O El Niño é um fenômeno climático que tem origem no Oceano Pacífico, mas seus efeitos são sentidos em diversas partes do mundo, incluindo o Brasil. Ao alterar a circulação da atmosfera, ele modifica o padrão de chuvas e temperaturas, favorecendo eventos extremos como secas prolongadas, enchentes e ondas de calor.
Em condições normais, os ventos alísios (massas de ar regulares e úmidas) sopram de leste para oeste ao longo da linha do Equador, empurrando as águas superficiais mais quentes em direção à Ásia. Esse movimento permite que águas frias e profundas subam na costa oeste da América do Sul, principalmente próximo ao Peru.
Durante um episódio de El Niño, esses ventos enfraquecem ou mudam de intensidade. Como consequência, as águas quentes permanecem concentradas na região central e leste do Oceano Pacífico. O aumento da temperatura da superfície do mar altera a circulação dos ventos na atmosfera, influenciando o regime de chuvas em várias regiões do planeta.
Como o El Niño afeta o Brasil
No Brasil, os impactos variam de acordo com a região. Enquanto algumas áreas registram chuvas acima da média, outras enfrentam estiagens prolongadas e temperaturas elevadas.
Sul
No Sul do país, o El Niño costuma favorecer chuvas mais intensas e frequentes, especialmente durante a primavera.
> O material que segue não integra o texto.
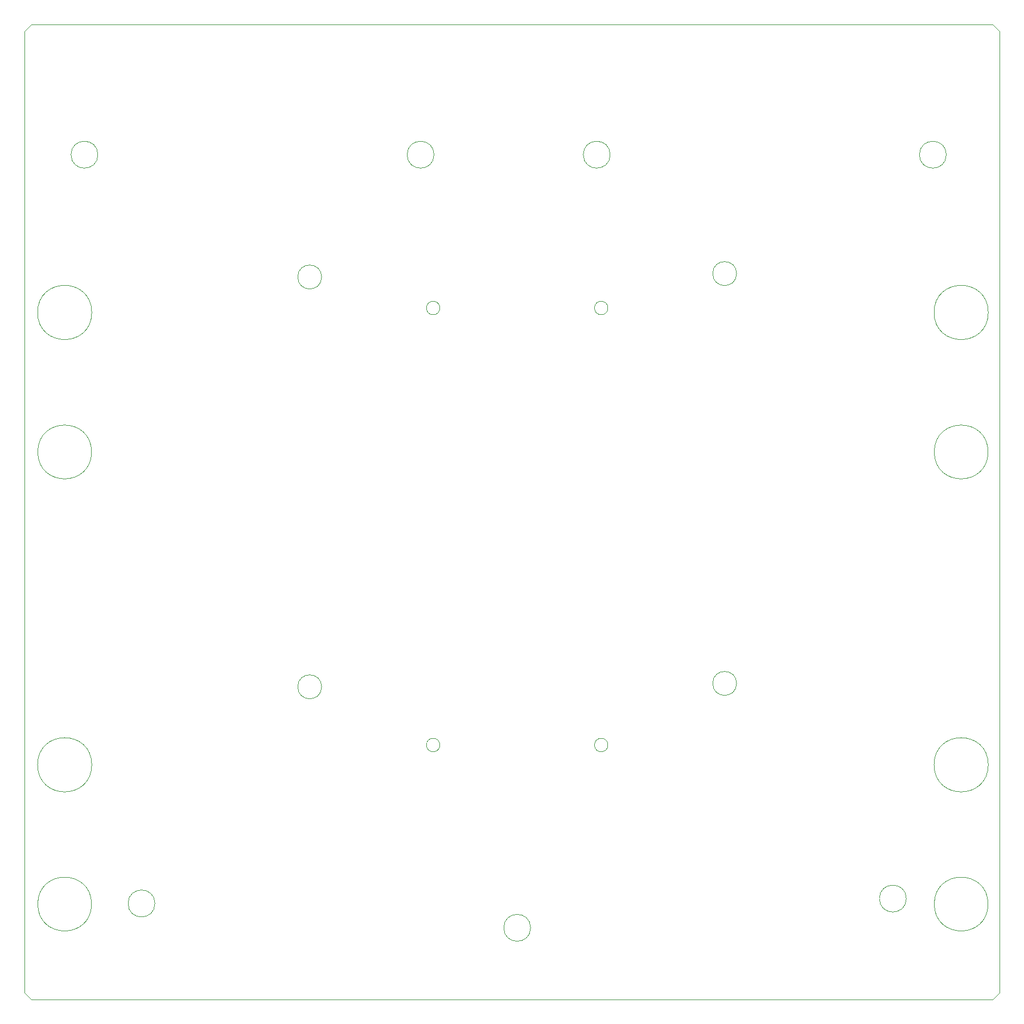
<source format=gbr>
%TF.GenerationSoftware,KiCad,Pcbnew,6.0.11+dfsg-1*%
%TF.CreationDate,2024-07-30T19:01:45+04:00*%
%TF.ProjectId,pwm,70776d2e-6b69-4636-9164-5f7063625858,rev?*%
%TF.SameCoordinates,PX14fb180PYa6e49c0*%
%TF.FileFunction,Other,User*%
%FSLAX46Y46*%
G04 Gerber Fmt 4.6, Leading zero omitted, Abs format (unit mm)*
G04 Created by KiCad (PCBNEW 6.0.11+dfsg-1) date 2024-07-30 19:01:45*
%MOMM*%
%LPD*%
G01*
G04 APERTURE LIST*
%TA.AperFunction,Profile*%
%ADD10C,0.100000*%
%TD*%
%ADD11C,0.050000*%
%TA.AperFunction,Profile*%
%ADD12C,0.120000*%
%TD*%
G04 APERTURE END LIST*
D10*
X19370000Y14250000D02*
G75*
G03*
X19370000Y14250000I-2000000J0D01*
G01*
X144000000Y145000000D02*
X1000000Y145000000D01*
X0Y144000000D02*
X0Y1000000D01*
X144000000Y145000000D02*
X145000000Y144000000D01*
X1000000Y145000000D02*
X0Y144000000D01*
X145000000Y1000000D02*
X145000000Y144000000D01*
X144000000Y0D02*
X145000000Y1000000D01*
X1000000Y0D02*
X144000000Y0D01*
X0Y1000000D02*
X1000000Y0D01*
D11*
%TO.C,REF\u002A\u002A*%
X143321129Y34878872D02*
G75*
G03*
X143321129Y34878872I-4031129J0D01*
G01*
X143290000Y14160000D02*
G75*
G03*
X143290000Y14160000I-4000000J0D01*
G01*
X143290000Y81410000D02*
G75*
G03*
X143290000Y81410000I-4000000J0D01*
G01*
X143321129Y102160000D02*
G75*
G03*
X143321129Y102160000I-4031129J0D01*
G01*
X9971129Y34878872D02*
G75*
G03*
X9971129Y34878872I-4031129J0D01*
G01*
X9940000Y14160000D02*
G75*
G03*
X9940000Y14160000I-4000000J0D01*
G01*
X9940000Y81410000D02*
G75*
G03*
X9940000Y81410000I-4000000J0D01*
G01*
X9971129Y102160000D02*
G75*
G03*
X9971129Y102160000I-4031129J0D01*
G01*
D12*
%TO.C,U1*%
X61750000Y37820000D02*
G75*
G03*
X61750000Y37820000I-1000000J0D01*
G01*
X61750000Y102820000D02*
G75*
G03*
X61750000Y102820000I-1000000J0D01*
G01*
X86750000Y37820000D02*
G75*
G03*
X86750000Y37820000I-1000000J0D01*
G01*
X86750000Y102820000D02*
G75*
G03*
X86750000Y102820000I-1000000J0D01*
G01*
%TO.C,REF\u002A\u002A*%
X137080000Y125630000D02*
G75*
G03*
X137080000Y125630000I-2000000J0D01*
G01*
X87080000Y125630000D02*
G75*
G03*
X87080000Y125630000I-2000000J0D01*
G01*
X10880000Y125630000D02*
G75*
G03*
X10880000Y125630000I-2000000J0D01*
G01*
X60880000Y125630000D02*
G75*
G03*
X60880000Y125630000I-2000000J0D01*
G01*
%TO.C,J3*%
X131130000Y14980000D02*
G75*
G03*
X131130000Y14980000I-2000000J0D01*
G01*
%TO.C,J2*%
X75250000Y10630000D02*
G75*
G03*
X75250000Y10630000I-2000000J0D01*
G01*
%TO.C,J1*%
X19370000Y14250000D02*
G75*
G03*
X19370000Y14250000I-2000000J0D01*
G01*
%TO.C,REF\u002A\u002A*%
X105889000Y46984000D02*
G75*
G03*
X105889000Y46984000I-1778000J0D01*
G01*
X105889000Y107944000D02*
G75*
G03*
X105889000Y107944000I-1778000J0D01*
G01*
X44167000Y46476000D02*
G75*
G03*
X44167000Y46476000I-1778000J0D01*
G01*
X44167000Y107436000D02*
G75*
G03*
X44167000Y107436000I-1778000J0D01*
G01*
%TD*%
M02*

</source>
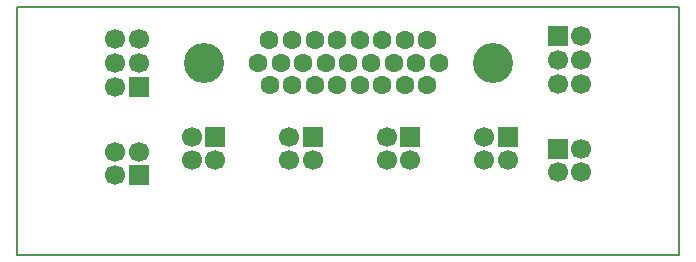
<source format=gbr>
G04 #@! TF.FileFunction,Soldermask,Bot*
%FSLAX46Y46*%
G04 Gerber Fmt 4.6, Leading zero omitted, Abs format (unit mm)*
G04 Created by KiCad (PCBNEW no-vcs-found-product) date Wed 23 Mar 2016 01:41:40 PM EET*
%MOMM*%
G01*
G04 APERTURE LIST*
%ADD10C,0.100000*%
%ADD11C,0.150000*%
%ADD12C,1.600000*%
%ADD13C,3.400000*%
%ADD14R,1.700000X1.700000*%
%ADD15C,1.700000*%
G04 APERTURE END LIST*
D10*
D11*
X142750000Y-93250000D02*
X198750000Y-93250000D01*
X142750000Y-114250000D02*
X142750000Y-93250000D01*
X198750000Y-114250000D02*
X142750000Y-114250000D01*
X198750000Y-93250000D02*
X198750000Y-114250000D01*
D12*
X177453873Y-96074042D03*
X175543873Y-96074042D03*
X173633873Y-96074042D03*
X171723873Y-96074042D03*
X169813873Y-96074042D03*
X167903873Y-96074042D03*
X165993873Y-96074042D03*
X164083873Y-96074042D03*
X178413873Y-97984042D03*
X176503873Y-97984042D03*
X174593873Y-97984042D03*
X172683873Y-97984042D03*
X170773873Y-97984042D03*
X168863873Y-97984042D03*
X166953873Y-97984042D03*
X165043873Y-97984042D03*
X163133873Y-97984042D03*
X177463873Y-99894042D03*
X175553873Y-99894042D03*
X173643873Y-99894042D03*
X171733873Y-99894042D03*
X169823873Y-99894042D03*
X167913873Y-99894042D03*
X166003873Y-99894042D03*
X164093873Y-99894042D03*
D13*
X158518873Y-97984042D03*
X183028873Y-97984042D03*
D14*
X188500000Y-95750000D03*
D15*
X190500000Y-95750000D03*
X188500000Y-97750000D03*
X190500000Y-97750000D03*
X190500000Y-99750000D03*
X188500000Y-99750000D03*
D14*
X153000000Y-100000000D03*
D15*
X151000000Y-100000000D03*
X153000000Y-98000000D03*
X151000000Y-98000000D03*
X151000000Y-96000000D03*
X153000000Y-96000000D03*
D14*
X153000000Y-107500000D03*
D15*
X151000000Y-107500000D03*
X153000000Y-105500000D03*
X151000000Y-105500000D03*
D14*
X159500000Y-104250000D03*
D15*
X159500000Y-106250000D03*
X157500000Y-104250000D03*
X157500000Y-106250000D03*
D14*
X176000000Y-104250000D03*
D15*
X176000000Y-106250000D03*
X174000000Y-104250000D03*
X174000000Y-106250000D03*
D14*
X167750000Y-104250000D03*
D15*
X167750000Y-106250000D03*
X165750000Y-104250000D03*
X165750000Y-106250000D03*
D14*
X188500000Y-105250000D03*
D15*
X190500000Y-105250000D03*
X188500000Y-107250000D03*
X190500000Y-107250000D03*
D14*
X184250000Y-104250000D03*
D15*
X184250000Y-106250000D03*
X182250000Y-104250000D03*
X182250000Y-106250000D03*
M02*

</source>
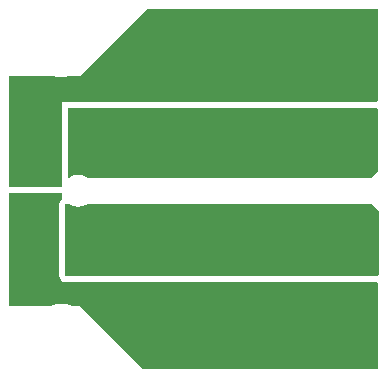
<source format=gbl>
G04 This is an RS-274x file exported by *
G04 gerbv version 2.6.1 *
G04 More information is available about gerbv at *
G04 http://gerbv.geda-project.org/ *
G04 --End of header info--*
%MOIN*%
%FSLAX34Y34*%
%IPPOS*%
G04 --Define apertures--*
%ADD10C,0.0197*%
%ADD11C,0.1874*%
%ADD12R,0.0665X0.0665*%
%ADD13C,0.0665*%
%ADD14C,0.0551*%
G04 --Start main section--*
%LPC*%
%LPD*%
G36*
G01X0012750Y0040400D02*
G01X0012720Y0040390D01*
G01X0012680Y0040320D01*
G01X0012670Y0040250D01*
G01X0012670Y0037850D01*
G01X0012680Y0037770D01*
G01X0012720Y0037700D01*
G01X0012790Y0037660D01*
G01X0012870Y0037640D01*
G01X0023270Y0037640D01*
G01X0023300Y0037600D01*
G01X0023300Y0034750D01*
G01X0015450Y0034750D01*
G01X0013350Y0036850D01*
G01X0013120Y0036850D01*
G01X0013090Y0036860D01*
G01X0012910Y0036900D01*
G01X0012740Y0036910D01*
G01X0012560Y0036900D01*
G01X0012380Y0036860D01*
G01X0012350Y0036850D01*
G01X0011000Y0036850D01*
G01X0011000Y0040600D01*
G01X0012750Y0040600D01*
G01X0012750Y0040400D01*
G37*
G36*
G01X0023320Y0040000D02*
G01X0023320Y0037900D01*
G01X0023270Y0037850D01*
G01X0012870Y0037850D01*
G01X0012870Y0040250D01*
G01X0013010Y0040250D01*
G01X0013030Y0040230D01*
G01X0013160Y0040180D01*
G01X0013290Y0040160D01*
G01X0013430Y0040180D01*
G01X0013560Y0040230D01*
G01X0013580Y0040250D01*
G01X0023070Y0040250D01*
G01X0023320Y0040000D01*
G37*
G36*
G01X0023300Y0043700D02*
G01X0023250Y0043650D01*
G01X0012750Y0043650D01*
G01X0012750Y0041000D01*
G01X0012750Y0040800D01*
G01X0011000Y0040800D01*
G01X0011000Y0044500D01*
G01X0012540Y0044500D01*
G01X0012560Y0044490D01*
G01X0012740Y0044480D01*
G01X0012910Y0044490D01*
G01X0012930Y0044500D01*
G01X0013350Y0044500D01*
G01X0015600Y0046750D01*
G01X0023300Y0046750D01*
G01X0023300Y0043700D01*
G37*
G36*
G01X0023300Y0043400D02*
G01X0023300Y0041350D01*
G01X0023050Y0041100D01*
G01X0013640Y0041100D01*
G01X0013560Y0041160D01*
G01X0013430Y0041210D01*
G01X0013290Y0041230D01*
G01X0013160Y0041210D01*
G01X0013030Y0041160D01*
G01X0012990Y0041130D01*
G01X0012950Y0041150D01*
G01X0012950Y0043440D01*
G01X0023250Y0043440D01*
G01X0023300Y0043400D01*
G37*
G54D12*
G01X0013290Y0042880D03*
G54D13*
G01X0012180Y0042330D03*
G01X0013290Y0041790D03*
G01X0012180Y0041240D03*
G01X0012180Y0040150D03*
G01X0013290Y0039600D03*
G01X0012180Y0039060D03*
G01X0013290Y0038510D03*
G54D14*
G01X0019250Y0042100D03*
G01X0019250Y0045100D03*
G01X0019200Y0036250D03*
G01X0019200Y0039250D03*
M02*

</source>
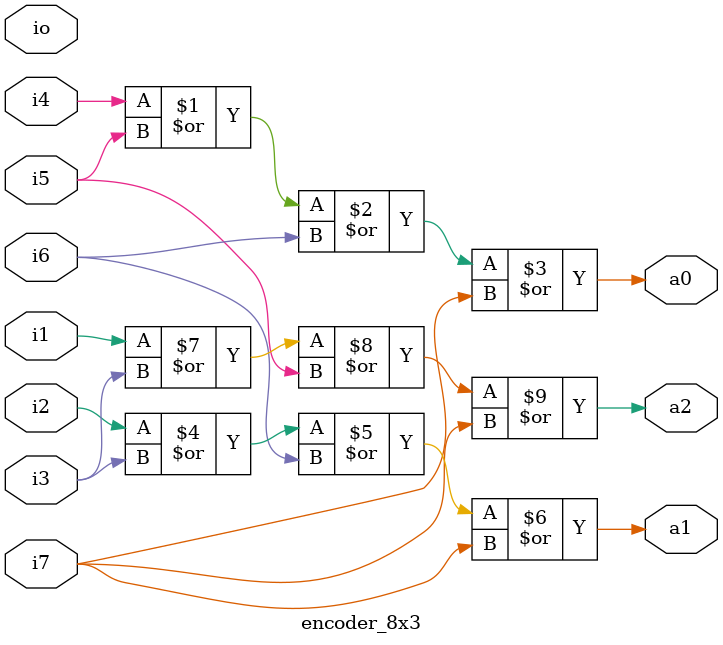
<source format=v>
`timescale 1ns / 1ps

// 2x1 Encoder

/* module encoder_2x1( 
    input y0,y1,
    output a
    );
    
    assign a = y1;
endmodule */


// 4x2 Encoder

/* module encoder_4x2(
    input i0,i1,i2,i3,
    output a0,a1
    );
    
    assign a0 = i2 | i3;
    assign a1 = i1 | i3;
    
endmodule */



// 8x3 Encoder

module encoder_8x3(
    input io,i1,i2,i3,i4,i5,i6,i7,
    output a0,a1,a2
    );
    
    assign a0 = i4 | i5 | i6 | i7;
    assign a1 = i2 | i3 | i6 | i7;
    assign a2 = i1 | i3 | i5 | i7;
    
endmodule
</source>
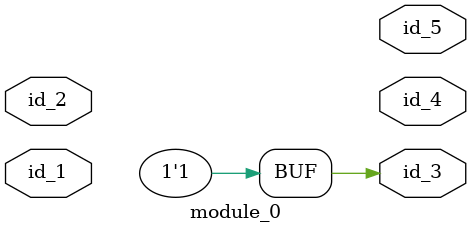
<source format=v>
module module_0 (
    id_1,
    id_2,
    id_3,
    id_4,
    id_5
);
  output id_5;
  output id_4;
  output id_3;
  input id_2;
  inout id_1;
  assign id_3 = 1;
endmodule

</source>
Esse cenário aumenta o risco de enchentes, transbordamento de rios, deslizamentos de terra e ocorrência de granizo. Na agricultura, o excesso de umidade também pode atrasar o plantio e comprometer parte das lavouras.
Sudeste e Centro-Oeste
Nas regiões Sudeste e Centro-Oeste, o fenômeno tende a dificultar o avanço de frentes frias, favorecendo períodos mais quentes.
Como resultado, são comuns ondas de calor mais intensas, invernos mais amenos e longos períodos de baixa umidade do ar, o que exige maior atenção à hidratação e aos cuidados com a saúde.
Norte
Na Região Norte, o El Niño costuma reduzir o volume de chuvas, principalmente em áreas da Amazônia.
A estiagem pode provocar queda no nível dos rios, dificultando o transporte fluvial e o abastecimento de comunidades ribeirinhas. O solo mais seco também favorece a ocorrência de queimadas e incêndios florestais, além de afetar a biodiversidade.
Nordeste
O Nordeste também costuma registrar redução das chuvas durante episódios de El Niño, sobretudo no semiárido e na porção norte da região.
Entre as principais consequências estão a diminuição dos reservatórios de água, prejuízos para a agricultura e maior pressão sobre o abastecimento para consumo humano e para a pecuária.
Impactos além da previsão do tempo
Os efeitos do El Niño vão além das mudanças no clima. O fenômeno pode influenciar a produção agrícola, afetar o transporte de mercadorias em regiões dependentes dos rios, elevar o consumo de energia elétrica durante ondas de calor e pressionar os preços de alimentos.
Por isso, o monitoramento do El Niño é considerado importante para o planejamento de governos, produtores rurais e da população, permitindo a adoção de medidas para reduzir os impactos causados pelos eventos climáticos extremos.
Embora o El Niño seja um fenômeno natural, especialistas apontam que as mudanças climáticas causadas pela ação humana podem ampliar seus impactos. Com temperaturas globais mais elevadas, episódios de calor extremo, secas e chuvas intensas tendem a se tornar mais severos quando coincidem com um evento de El Niño.
Isso significa que, embora o fenômeno não seja provocado pelo aquecimento global, seus efeitos podem ser potencializados em um planeta mais quente.